I've used the Google Cloud platform's DataFusion product in developer and Enterprise mode.
For developer mode, there was no dataproc setting (Master node, Worker node).
For enterprise mode, there was a dataproc setting value. (Master node, Worker node)
What I'm curious about is the case of Enterprise mode.
I was able to set values for the Master node and Worker node.
in detail
Enterprise
- Dataproc
- Master.
- Number of masters: 1
- Master Cores: 2vcpu
- Master Memory (GB): 4GB
- Master Disk Size (GB): 1TB
- Worker
- Number of Workers: 2
- Worker Cores: 4vcpu
- Worker Memory (GB): 16GB
- Worker Disk Size (GB): 1.5TB
- VM
- Driver.
- CPU : 2
- Memory: 4GB (=4096MB)
- Executor
- CPU : 2
- Memory : 8GB (=8192MB)
The setting was given as above.
When I created the data-pipeline, I could see that each VM was created.

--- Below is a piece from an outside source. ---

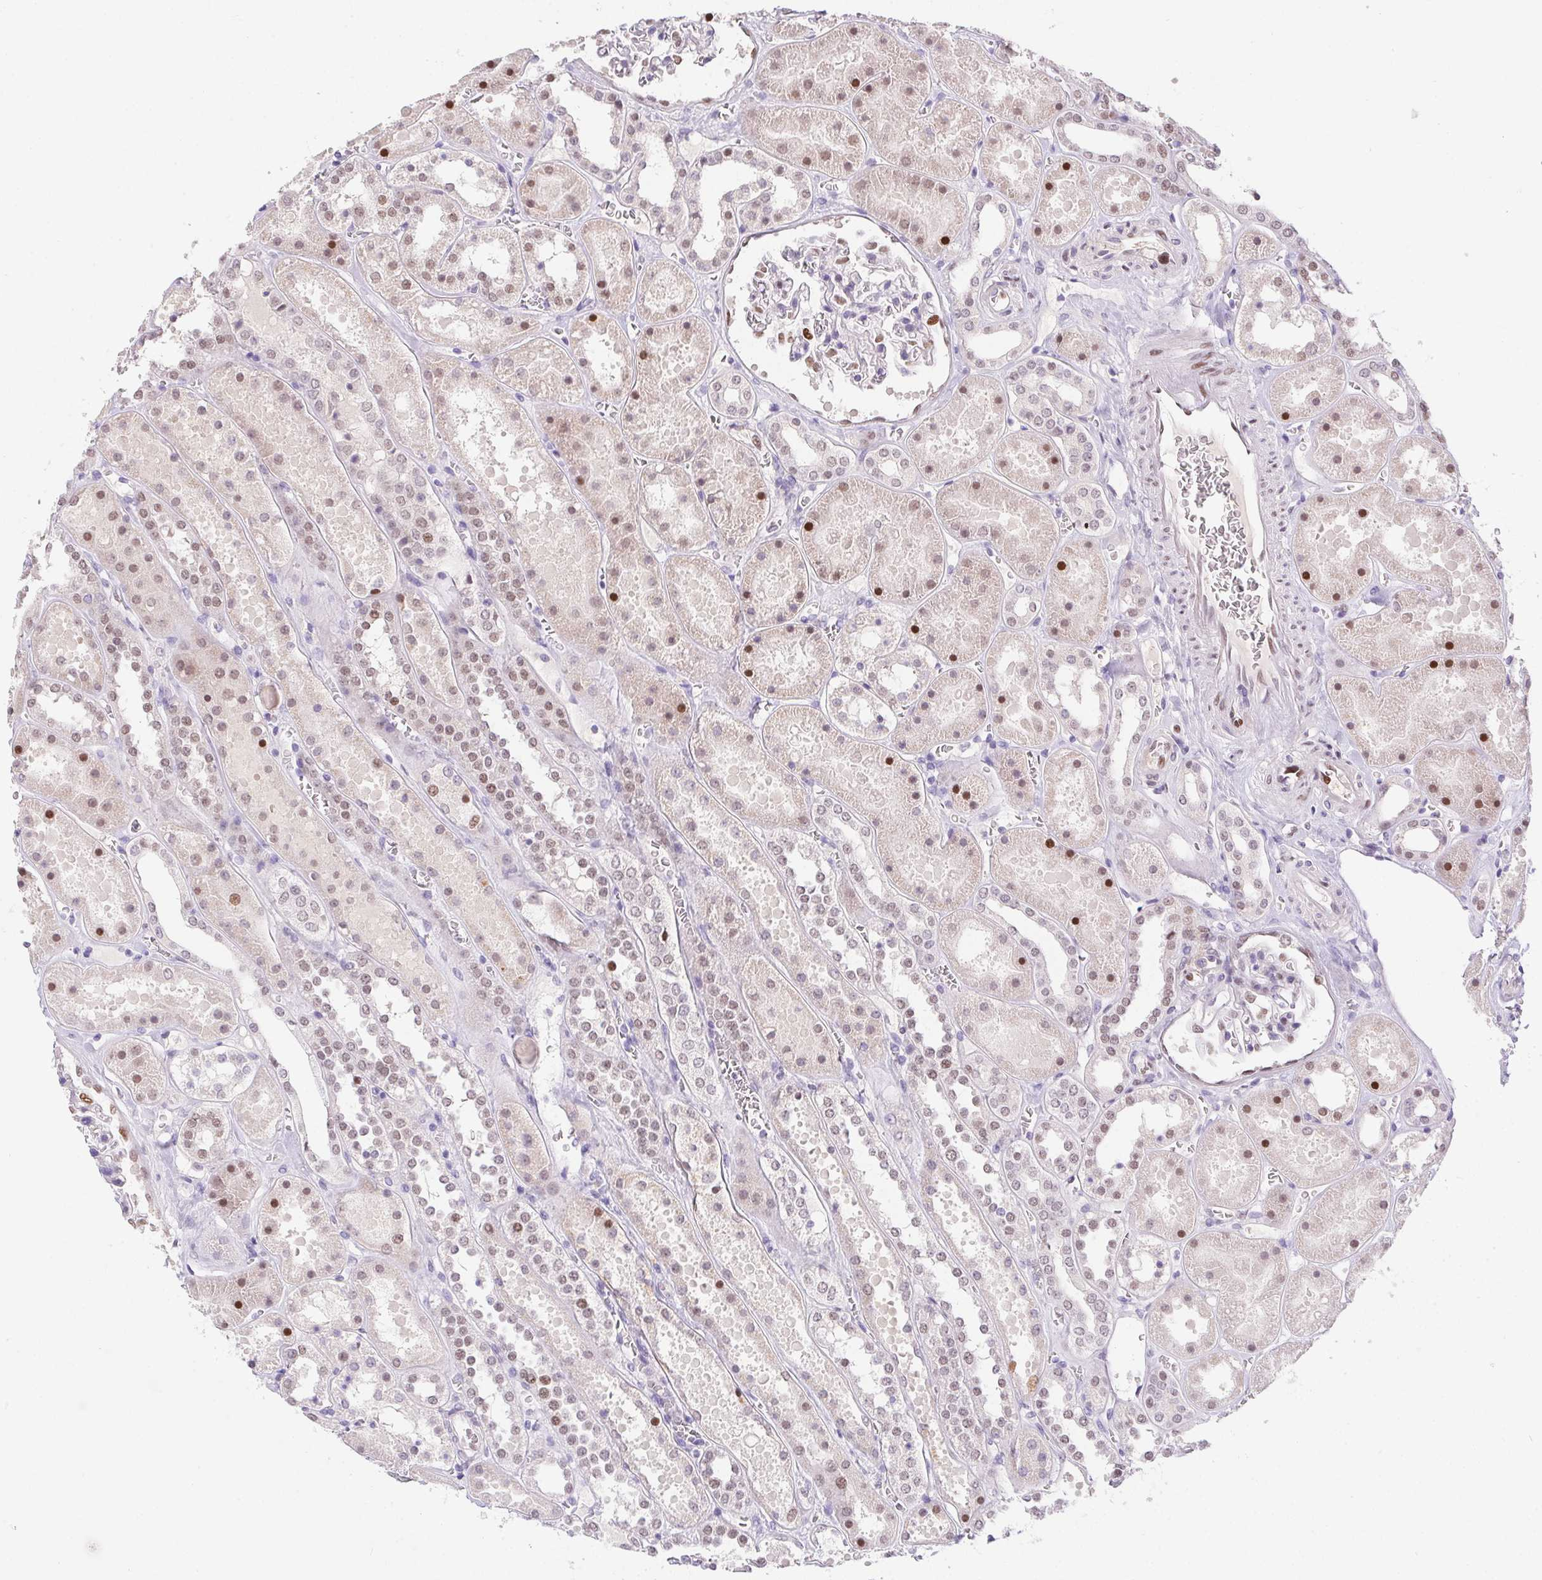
{"staining": {"intensity": "moderate", "quantity": "25%-75%", "location": "nuclear"}, "tissue": "kidney", "cell_type": "Cells in glomeruli", "image_type": "normal", "snomed": [{"axis": "morphology", "description": "Normal tissue, NOS"}, {"axis": "topography", "description": "Kidney"}], "caption": "A micrograph showing moderate nuclear staining in approximately 25%-75% of cells in glomeruli in benign kidney, as visualized by brown immunohistochemical staining.", "gene": "SP9", "patient": {"sex": "female", "age": 41}}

I'm very curious about the relationship between VM's Driver, Executor, and Dataproc's Worker node.
In fact, DataFusion gives a setting for dataproc. When I create a data-pipeline in the future, It runs the VM instance as a setting for that dataproc. I want to know the relationship between the set value (Driver, Executor) of VM Instance and the value of dataproc.
Dataproc allows users to create clusters, whereas the driver and executor settings in Cloud Data Fusion allow users to adjust how much of the cluster resources a pipeline run will use.
As such, creating a Dataproc cluster with 3 workers and 1 master will create 4 VMs with the memory and CPUs specified in the Dataproc configuration, whereas the setting the driver/executor CPUs and memory dictates how much of each master/worker VMs CPUs and memory resources a data pipeline job running on the cluster will use.